Greyhound racing as we know it, first took place in the 1920s. Since then, it’s become a global sport – and while in many countries, it’s a popular pastime for entertainment purposes, betting on the dogs is more prevalent in the likes of the US, the UK & Ireland, and Australia & New Zealand.
So, while you’re mulling over the latest greyhound tips, let’s take a look at some of the world’s biggest races, and how the rich history of the sport lives on today.
The UK & Ireland
While attendances have declined since their peak in the 1940s, greyhound racing still remains popular in the UK – with 19 registered stadiums, and three independent stadiums opening their doors to punters each year. The Greyhound Board of Great Britain (GBGB) governs racing in the British Isles.
Races are split into competitions, and are graded – with the most prestigious being the Greyhound Derby, currently held at Towcester. Scotland also stages its equivalent, which is raced at Shawfield.
There are 17 greyhound stadiums in Ireland, and two of these are based in Northern Ireland, but are operated by the Greyhound Board Ireland (GBI). The primary race in Ireland is the Irish Greyhound Derby, which is held at Shelbourne Park in Dublin. The three Derbies across the UK & Ireland are vastly considered ‘the big three’,
In the UK & Ireland, there is a specific colour scheme, which relates to the trap number and subsequently, the dog’s jacket. These are the same for every race, and are as follows:
· Trap 1 = Red with white numeral
· Trap 2 = Blue with white numeral
· Trap 3 = White with black numeral
· Trap 4 = Black with white numeral
· Trap 5 = Orange with black numeral
· Trap 6 = Black & White stripes with red numeral
Australia & New Zealand
Greyhound racing is a little different down under, and each state and territory has its own governing body – meaning different rules and regulations across the country. However, the biggest authorities include Greyhound Racing New South Wales (GRNSW) and Greyhound Racing Victoria (GRV), who govern up to 40 racetracks.
The Melbourne Cup was previously the world’s richest race, but it has since been surpassed by Million Dollar Chase, raced at Wentworth Park. The races with a prize pot over $150,000 include:
- Million Dollar Chase (Wentworth Park) – $1,000,000
- Melbourne Cup (Sandown Park) – $435,000
- Australian Cup (The Meadows) – $300,000
- Golden Easter Egg (Wentworth Park) – $250,000
- Perth Cup (Cannington) – $150,000
- Garrards Gold Bullion (Albion Park) – $150,000
- TAB Topgun 525 (The Meadows) – $150,000
The United States
Similarly, in the US, greyhound racing rules and legislations vary, based on state or local law. Interestingly, like in the UK, there has been a sharp decline since its 1950s heyday. There are only four active racetracks, which conduct live racing onsite in 2021 – and most tracks use livestreaming.
The laws in Florida changed at the back end of last year, which saw Derby Lane shut its doors after 90 years of action. Once described as the Churchill Downs of greyhound racing, it was America’s oldest racetrack, but the state has seen a sorry decline – also being hit hard by the pandemic.

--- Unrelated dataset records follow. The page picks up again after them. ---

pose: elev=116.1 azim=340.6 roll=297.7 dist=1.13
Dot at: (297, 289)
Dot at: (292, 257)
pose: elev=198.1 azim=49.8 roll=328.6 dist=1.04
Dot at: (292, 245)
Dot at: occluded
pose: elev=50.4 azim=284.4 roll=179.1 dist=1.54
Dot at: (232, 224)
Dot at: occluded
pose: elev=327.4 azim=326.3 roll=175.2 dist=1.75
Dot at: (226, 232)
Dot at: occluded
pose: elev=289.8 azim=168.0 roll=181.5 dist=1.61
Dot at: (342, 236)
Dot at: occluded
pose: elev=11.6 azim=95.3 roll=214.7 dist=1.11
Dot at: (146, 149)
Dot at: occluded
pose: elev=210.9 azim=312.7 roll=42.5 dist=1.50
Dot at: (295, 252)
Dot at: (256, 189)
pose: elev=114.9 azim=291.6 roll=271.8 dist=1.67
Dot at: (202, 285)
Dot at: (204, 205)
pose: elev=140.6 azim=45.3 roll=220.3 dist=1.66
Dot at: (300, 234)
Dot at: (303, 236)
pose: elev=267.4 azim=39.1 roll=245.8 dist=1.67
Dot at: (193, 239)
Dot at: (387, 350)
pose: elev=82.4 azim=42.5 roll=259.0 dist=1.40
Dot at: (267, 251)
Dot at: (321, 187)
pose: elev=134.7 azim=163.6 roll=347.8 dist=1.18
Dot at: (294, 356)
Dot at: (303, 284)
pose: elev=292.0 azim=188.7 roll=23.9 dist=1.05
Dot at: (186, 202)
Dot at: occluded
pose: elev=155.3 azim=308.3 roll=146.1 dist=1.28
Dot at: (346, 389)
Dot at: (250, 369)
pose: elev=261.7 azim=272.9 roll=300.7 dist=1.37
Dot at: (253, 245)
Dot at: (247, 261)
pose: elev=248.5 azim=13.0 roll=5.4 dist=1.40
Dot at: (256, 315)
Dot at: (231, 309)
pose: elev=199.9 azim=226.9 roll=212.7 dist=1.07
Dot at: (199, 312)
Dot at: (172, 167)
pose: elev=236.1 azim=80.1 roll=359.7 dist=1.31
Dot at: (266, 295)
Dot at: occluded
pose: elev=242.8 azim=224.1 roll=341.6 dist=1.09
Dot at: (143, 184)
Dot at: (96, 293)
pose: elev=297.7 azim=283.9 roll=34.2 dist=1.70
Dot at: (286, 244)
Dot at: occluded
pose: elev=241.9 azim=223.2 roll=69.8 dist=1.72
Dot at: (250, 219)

In 2022, the rules in Arkansas are set to change, and this will continue to phase out the number of tracks currently open. The four active racetracks in the US are:
· Southland Park Gaming and Racing (West Memphis, Arkansas)
· Q Casino (Dubuque, Iowa)
· Mardi Gras Casino and Resort (Cross Lanes, West Virginia)
· Wheeling Island Hotel-Casino-Racetrack (Wheeling, West Virginia)
Of all the countries, greyhound racing is on the wane in the US most prominently, but with many states allowing live streaming, surely this popular age-old pastime will never completely die?